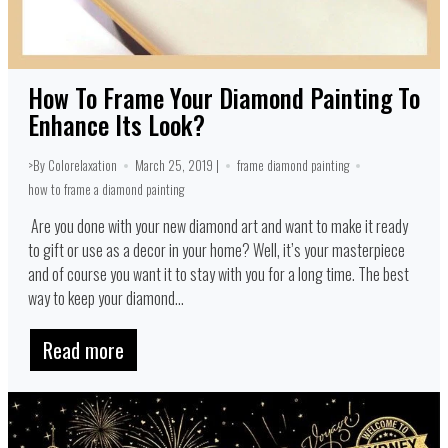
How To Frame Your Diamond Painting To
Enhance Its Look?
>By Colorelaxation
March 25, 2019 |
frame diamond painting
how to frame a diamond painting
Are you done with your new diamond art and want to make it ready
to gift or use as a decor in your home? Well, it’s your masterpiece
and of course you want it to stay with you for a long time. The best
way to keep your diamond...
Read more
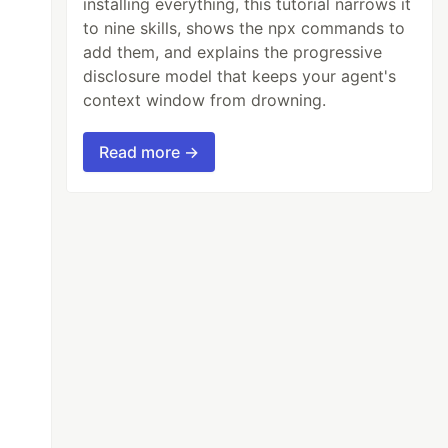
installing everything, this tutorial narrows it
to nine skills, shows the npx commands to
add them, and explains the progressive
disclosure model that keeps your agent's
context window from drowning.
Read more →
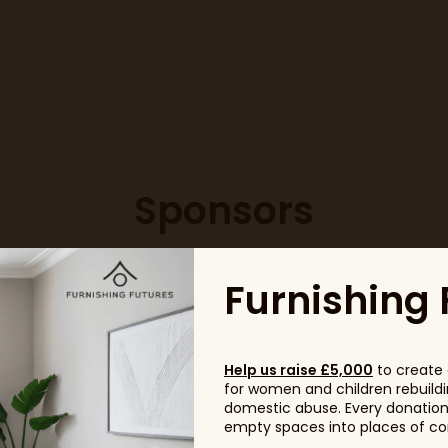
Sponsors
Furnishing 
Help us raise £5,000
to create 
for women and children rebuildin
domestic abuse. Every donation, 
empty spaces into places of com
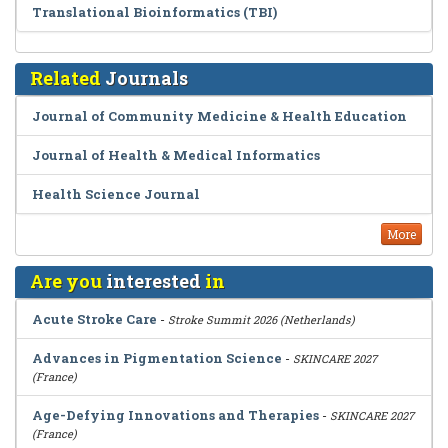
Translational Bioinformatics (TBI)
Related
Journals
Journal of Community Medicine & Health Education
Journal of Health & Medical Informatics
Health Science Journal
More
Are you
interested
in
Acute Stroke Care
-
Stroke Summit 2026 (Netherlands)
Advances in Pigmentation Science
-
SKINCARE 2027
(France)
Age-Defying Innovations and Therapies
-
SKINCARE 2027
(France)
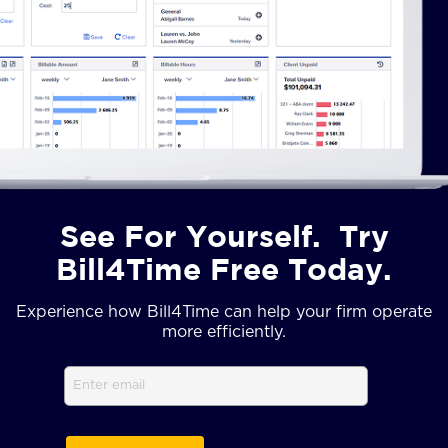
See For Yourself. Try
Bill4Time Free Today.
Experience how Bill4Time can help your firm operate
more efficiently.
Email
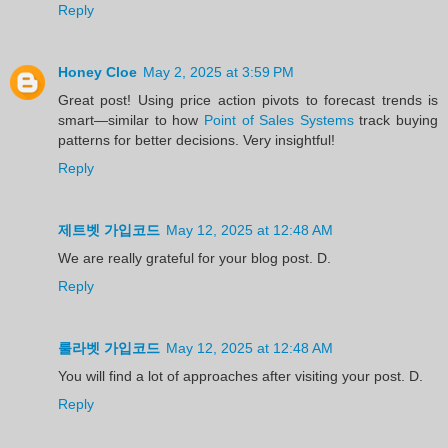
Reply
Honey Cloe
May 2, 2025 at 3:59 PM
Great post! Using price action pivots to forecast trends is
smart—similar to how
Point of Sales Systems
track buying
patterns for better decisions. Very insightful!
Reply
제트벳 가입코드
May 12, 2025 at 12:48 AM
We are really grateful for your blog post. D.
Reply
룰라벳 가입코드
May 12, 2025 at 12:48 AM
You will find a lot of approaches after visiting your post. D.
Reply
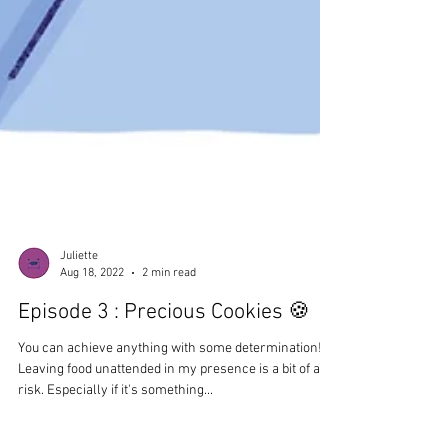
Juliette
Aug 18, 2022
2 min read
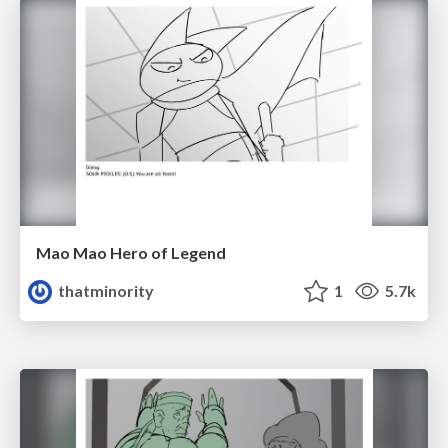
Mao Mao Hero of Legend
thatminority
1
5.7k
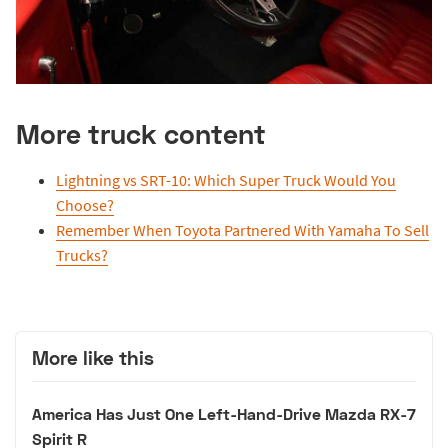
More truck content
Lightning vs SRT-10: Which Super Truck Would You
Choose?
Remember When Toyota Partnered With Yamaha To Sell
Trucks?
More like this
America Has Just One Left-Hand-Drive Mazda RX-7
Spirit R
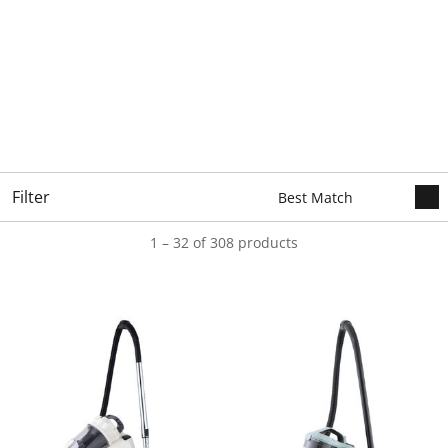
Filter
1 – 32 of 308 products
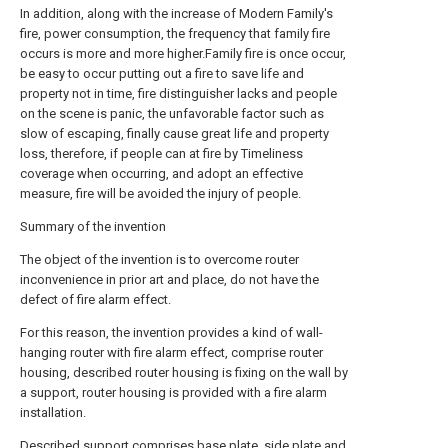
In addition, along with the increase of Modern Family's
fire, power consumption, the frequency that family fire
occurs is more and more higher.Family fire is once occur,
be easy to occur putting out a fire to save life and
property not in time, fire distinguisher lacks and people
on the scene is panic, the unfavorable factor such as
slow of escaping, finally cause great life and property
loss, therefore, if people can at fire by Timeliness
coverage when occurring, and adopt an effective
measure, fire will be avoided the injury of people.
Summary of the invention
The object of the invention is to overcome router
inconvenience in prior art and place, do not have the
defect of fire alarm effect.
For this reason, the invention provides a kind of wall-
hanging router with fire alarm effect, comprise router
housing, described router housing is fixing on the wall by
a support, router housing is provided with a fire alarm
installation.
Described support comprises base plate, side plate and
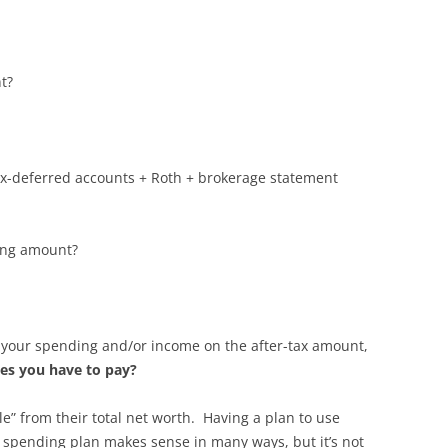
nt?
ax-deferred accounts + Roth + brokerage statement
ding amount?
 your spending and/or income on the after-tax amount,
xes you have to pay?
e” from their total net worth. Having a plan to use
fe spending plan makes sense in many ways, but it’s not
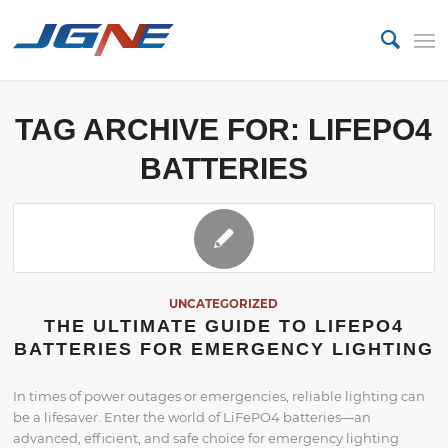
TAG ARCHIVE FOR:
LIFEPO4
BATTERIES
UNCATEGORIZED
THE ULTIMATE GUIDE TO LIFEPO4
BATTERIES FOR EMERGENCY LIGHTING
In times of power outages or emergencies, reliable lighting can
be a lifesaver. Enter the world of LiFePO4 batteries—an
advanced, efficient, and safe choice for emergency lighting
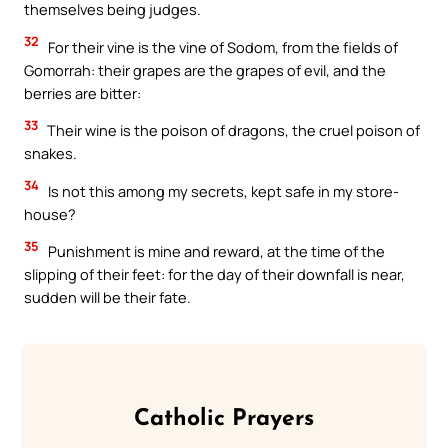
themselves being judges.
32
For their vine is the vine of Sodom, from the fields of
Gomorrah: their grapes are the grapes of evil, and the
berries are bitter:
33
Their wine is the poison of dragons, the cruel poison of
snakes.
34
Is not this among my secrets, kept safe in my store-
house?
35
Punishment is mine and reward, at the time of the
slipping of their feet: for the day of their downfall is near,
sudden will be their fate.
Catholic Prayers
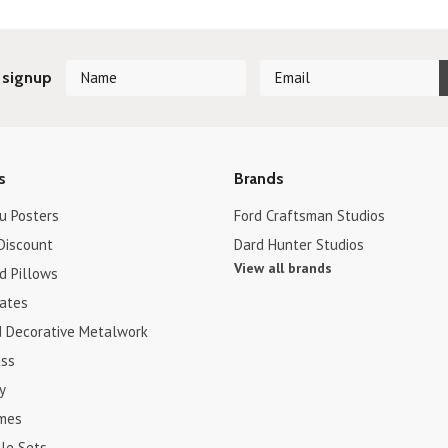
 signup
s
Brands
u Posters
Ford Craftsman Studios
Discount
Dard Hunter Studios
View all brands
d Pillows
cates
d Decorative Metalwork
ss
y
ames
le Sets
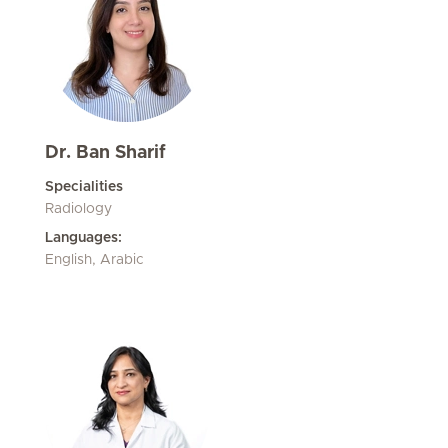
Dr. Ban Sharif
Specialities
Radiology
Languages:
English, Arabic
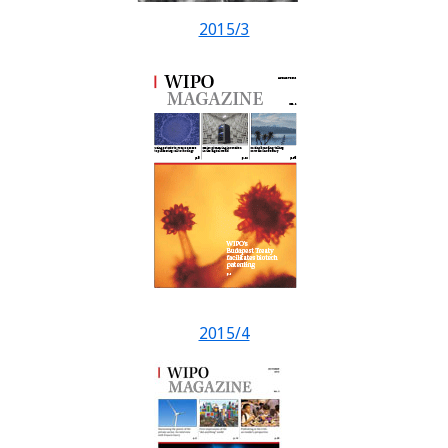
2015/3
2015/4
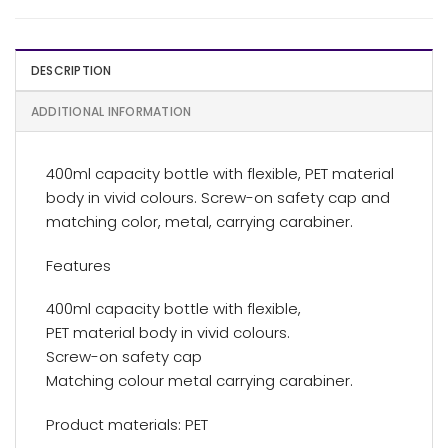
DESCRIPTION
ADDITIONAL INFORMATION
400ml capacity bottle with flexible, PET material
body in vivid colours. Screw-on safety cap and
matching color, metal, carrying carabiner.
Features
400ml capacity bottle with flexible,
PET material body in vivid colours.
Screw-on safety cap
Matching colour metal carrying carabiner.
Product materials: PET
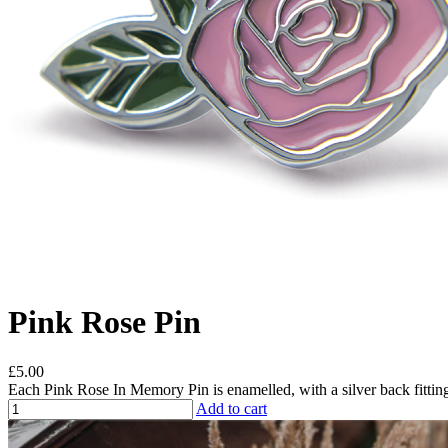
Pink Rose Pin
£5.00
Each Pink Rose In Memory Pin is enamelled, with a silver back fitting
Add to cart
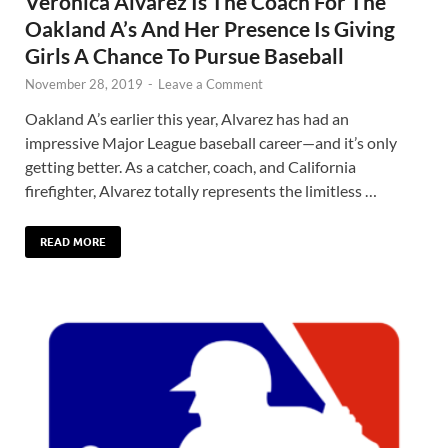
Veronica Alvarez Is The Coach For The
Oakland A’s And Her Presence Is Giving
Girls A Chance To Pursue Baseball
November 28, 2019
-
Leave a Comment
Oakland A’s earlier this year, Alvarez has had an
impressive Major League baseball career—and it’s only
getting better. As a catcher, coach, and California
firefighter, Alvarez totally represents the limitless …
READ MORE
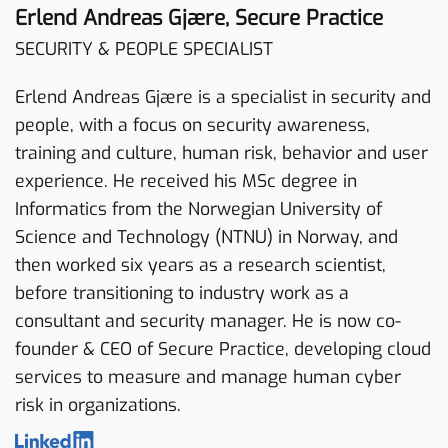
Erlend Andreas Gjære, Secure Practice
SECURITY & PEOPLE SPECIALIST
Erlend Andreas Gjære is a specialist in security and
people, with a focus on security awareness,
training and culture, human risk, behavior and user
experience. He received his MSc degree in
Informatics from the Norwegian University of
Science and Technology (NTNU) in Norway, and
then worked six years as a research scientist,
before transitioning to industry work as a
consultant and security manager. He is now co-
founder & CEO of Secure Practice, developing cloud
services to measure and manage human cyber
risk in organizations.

**YOUR INSTRUCTIONS:**
Bring together all lines in the records where the word "spending" is found.

**ANSWER TO THIS PROBLEM:**
 your spending and/or income on the after-tax amount,
fe spending plan makes sense in many ways, but it’s not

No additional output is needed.